PAGE EXTRACT:
===============

Tuesday, August 8, 2017

Fun with Interior Permanent Magnet Motors

We are all taught as wee seedlings that motors, brushed or brushless, are governed by the following equations: $$
\tau=K_t I\\
\omega=K_v V\\
K_t = 1/K_v
$$ To a very rough approximation, these equations are true, and for hobby motors they work quite well. RC vendors usually quote \(K_v\) as the RPM per DC link voltage under trapezoidal commutation.

The above equations model the motor as a speed-dependent voltage source. However, a motor has both inductance and resistance as well. Taking a moment to blatantly ignore the definitions of 'inductance' and 'resistance' (there are several, depending on your conventions), a more accurate voltage equation might be: $$V = \omega/K_v+IR+n_p \omega L$$ Note the intentional lack of subscripts on \(R\) and \(L\); this equation is meant to be heuristic and should not be used to actually compute back EMF.

Saliency and Reluctance Torque

The brushless motors we typically see on the mass market are "surface PM" machines. In this configuration, the permanent magnets (PM's) are glued to the surface of a steel rotor. Torque is generated by rotating the magnetic field in the stator electronically, which in effect continuously "pulls" the PM's on the rotor towards the coils on the stator.

Surface PM motors have relatively low inductance. This may seem somewhat counterintuitive, but remember, the relative permeability of a PM is about 1, so the air gap in the stator magnetic circuit is very large (the thickness of the PM). Furthermore, because the rotor geometry is rotationally symmetric, even within a pole pair, the stator inductance of a surface PM motor is constant within an electrical cycle.

Current mass-produced electric cars not made by Tesla all use "interior PM" motors (IPM's). In an IPM, the magnets are inset inside the steel rotor. This seems rather counterproductive at first - moving the PM's further into the rotor would slightly decrease the PM flux seen by the stator. However, because the depth of the back iron changes within an electrical cycle as the rotor turns, IPM's have a property called saliency; the minimum inductance (\(L_d\)) and maximum inductance (\(L_q\)) are different from each other, sometimes significantly. One typically assumes that inductance varies sinusoidally with electrical position between these two extremes (there's no reason why this should be true, but everything is sinusoidal if you look at it from far away enough!).

===============

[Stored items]
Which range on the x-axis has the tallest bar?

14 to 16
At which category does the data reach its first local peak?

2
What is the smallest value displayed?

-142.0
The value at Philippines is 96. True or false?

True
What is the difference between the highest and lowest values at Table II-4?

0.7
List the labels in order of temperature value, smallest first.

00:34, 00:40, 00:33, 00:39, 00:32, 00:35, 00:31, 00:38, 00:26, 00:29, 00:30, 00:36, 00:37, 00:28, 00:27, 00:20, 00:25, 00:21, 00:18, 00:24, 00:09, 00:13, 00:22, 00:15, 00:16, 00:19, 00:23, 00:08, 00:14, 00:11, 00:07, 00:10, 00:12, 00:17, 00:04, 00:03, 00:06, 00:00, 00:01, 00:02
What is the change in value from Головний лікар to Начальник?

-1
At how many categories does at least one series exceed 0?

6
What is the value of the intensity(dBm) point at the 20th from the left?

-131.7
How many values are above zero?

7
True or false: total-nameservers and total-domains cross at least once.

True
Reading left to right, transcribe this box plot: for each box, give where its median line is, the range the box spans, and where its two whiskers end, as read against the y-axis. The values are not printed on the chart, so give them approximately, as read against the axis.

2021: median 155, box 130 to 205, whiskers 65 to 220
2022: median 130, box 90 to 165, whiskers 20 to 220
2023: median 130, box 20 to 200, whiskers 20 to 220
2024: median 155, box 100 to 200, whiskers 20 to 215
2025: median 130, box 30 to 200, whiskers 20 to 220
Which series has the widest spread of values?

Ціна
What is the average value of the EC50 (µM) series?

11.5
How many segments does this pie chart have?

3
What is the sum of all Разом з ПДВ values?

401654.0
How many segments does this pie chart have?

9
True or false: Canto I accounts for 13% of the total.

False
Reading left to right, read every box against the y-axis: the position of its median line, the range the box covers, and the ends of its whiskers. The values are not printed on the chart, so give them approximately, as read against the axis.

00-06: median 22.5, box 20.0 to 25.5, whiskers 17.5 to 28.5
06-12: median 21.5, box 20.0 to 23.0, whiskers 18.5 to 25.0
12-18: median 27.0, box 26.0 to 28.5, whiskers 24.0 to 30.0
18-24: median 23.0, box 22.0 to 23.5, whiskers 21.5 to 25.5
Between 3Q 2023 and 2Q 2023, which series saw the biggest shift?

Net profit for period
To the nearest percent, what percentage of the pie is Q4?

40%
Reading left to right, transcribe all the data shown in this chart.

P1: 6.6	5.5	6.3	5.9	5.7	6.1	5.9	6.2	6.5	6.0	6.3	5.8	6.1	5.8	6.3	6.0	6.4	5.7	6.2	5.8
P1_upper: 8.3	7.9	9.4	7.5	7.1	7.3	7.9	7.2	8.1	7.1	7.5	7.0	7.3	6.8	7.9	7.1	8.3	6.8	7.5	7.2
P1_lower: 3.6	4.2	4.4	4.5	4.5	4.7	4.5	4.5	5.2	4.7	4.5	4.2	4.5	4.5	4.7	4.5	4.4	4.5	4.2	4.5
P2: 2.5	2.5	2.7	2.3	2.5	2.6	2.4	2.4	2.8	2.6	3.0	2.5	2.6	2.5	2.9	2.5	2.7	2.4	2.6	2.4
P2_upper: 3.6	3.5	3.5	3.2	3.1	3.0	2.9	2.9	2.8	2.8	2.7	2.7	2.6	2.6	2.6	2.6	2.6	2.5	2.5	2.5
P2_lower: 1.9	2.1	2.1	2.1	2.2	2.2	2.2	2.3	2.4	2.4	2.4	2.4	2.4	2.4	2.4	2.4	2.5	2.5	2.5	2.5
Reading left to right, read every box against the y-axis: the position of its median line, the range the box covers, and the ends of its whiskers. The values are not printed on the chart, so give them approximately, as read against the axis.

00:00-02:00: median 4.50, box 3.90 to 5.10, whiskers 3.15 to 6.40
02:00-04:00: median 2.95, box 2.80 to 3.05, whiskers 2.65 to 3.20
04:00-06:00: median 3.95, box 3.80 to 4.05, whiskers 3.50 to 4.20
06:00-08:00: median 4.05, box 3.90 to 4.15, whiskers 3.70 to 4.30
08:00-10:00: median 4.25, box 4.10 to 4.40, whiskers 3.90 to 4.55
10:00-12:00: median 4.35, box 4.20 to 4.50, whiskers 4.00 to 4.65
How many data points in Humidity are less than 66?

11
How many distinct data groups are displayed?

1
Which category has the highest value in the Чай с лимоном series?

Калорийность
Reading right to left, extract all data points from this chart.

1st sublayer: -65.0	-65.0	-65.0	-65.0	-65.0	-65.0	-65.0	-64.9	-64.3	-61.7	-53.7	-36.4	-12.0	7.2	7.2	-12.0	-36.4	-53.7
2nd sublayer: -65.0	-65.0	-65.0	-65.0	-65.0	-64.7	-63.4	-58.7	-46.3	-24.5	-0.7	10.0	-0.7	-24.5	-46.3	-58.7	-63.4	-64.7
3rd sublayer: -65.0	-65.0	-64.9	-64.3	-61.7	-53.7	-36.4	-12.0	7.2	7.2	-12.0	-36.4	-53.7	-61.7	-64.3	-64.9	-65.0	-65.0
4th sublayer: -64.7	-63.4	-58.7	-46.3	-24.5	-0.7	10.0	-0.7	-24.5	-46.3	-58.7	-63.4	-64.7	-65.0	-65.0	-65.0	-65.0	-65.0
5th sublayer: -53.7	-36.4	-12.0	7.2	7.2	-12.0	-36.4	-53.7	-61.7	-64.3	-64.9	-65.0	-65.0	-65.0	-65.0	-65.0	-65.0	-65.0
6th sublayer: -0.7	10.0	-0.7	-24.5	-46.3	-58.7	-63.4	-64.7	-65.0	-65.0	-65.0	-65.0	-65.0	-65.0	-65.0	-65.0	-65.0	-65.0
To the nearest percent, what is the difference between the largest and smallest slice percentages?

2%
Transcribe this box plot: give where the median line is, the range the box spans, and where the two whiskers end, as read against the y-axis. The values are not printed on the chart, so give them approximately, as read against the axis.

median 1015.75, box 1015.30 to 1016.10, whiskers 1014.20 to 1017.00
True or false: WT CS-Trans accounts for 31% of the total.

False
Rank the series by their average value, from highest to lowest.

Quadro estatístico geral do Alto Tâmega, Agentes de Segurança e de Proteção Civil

===============

WHAT YOU NEED TO DO:
• 1. In the post on interior permanent magnet motors, what type of motor do all current mass-produced electric cars not made by Tesla use?
• 2. Resume the post on interior permanent magnet motors, starting right after its final sentence.

ANSWERS BY ITEM:
• 1. Interior PM motors (IPMs), in which the magnets are inset inside the steel rotor.

• 2.
Saliency is useful because it generates torque. To put it one way, the rotor field tries to attract the largest mass of steel. Looking at it another way, the varying inductance results in a position-varying amount of stored energy, and the system will try to settle into a state of lowest energy (torque is the angular-position derivative of the co-energy).

The motor equations

Taking into account inductance, resistance, and saliency, the complete equations describing a sinusoidally-varying motor with sinusoidal commutation are: $$\begin{array}{lcl}
\tau=\frac{3}{2}n_p(\lambda I_q+(L_d-L_q)I_d I_q)\\
V_d=R_s I_d-\omega L_q I_q\\
V_q=R_s I_q+\omega L_d I_d+\omega\lambda\\
$$ Some extremely important notation: \(R_s, L_d\) and \(L_q\) are the resistance and inductance of one phase, \(V_s\) is the peak AC stator voltage across one phase (which for standard SVM is equal to half the DC link voltage), \(\lambda\) is the PM flux linkage, and \(n_p\) is the number of pole pairs. \(I_d\) and \(I_q\) are the usual FOC axis currents.

These equations tell us many things:

1. The importance of \(I_d\)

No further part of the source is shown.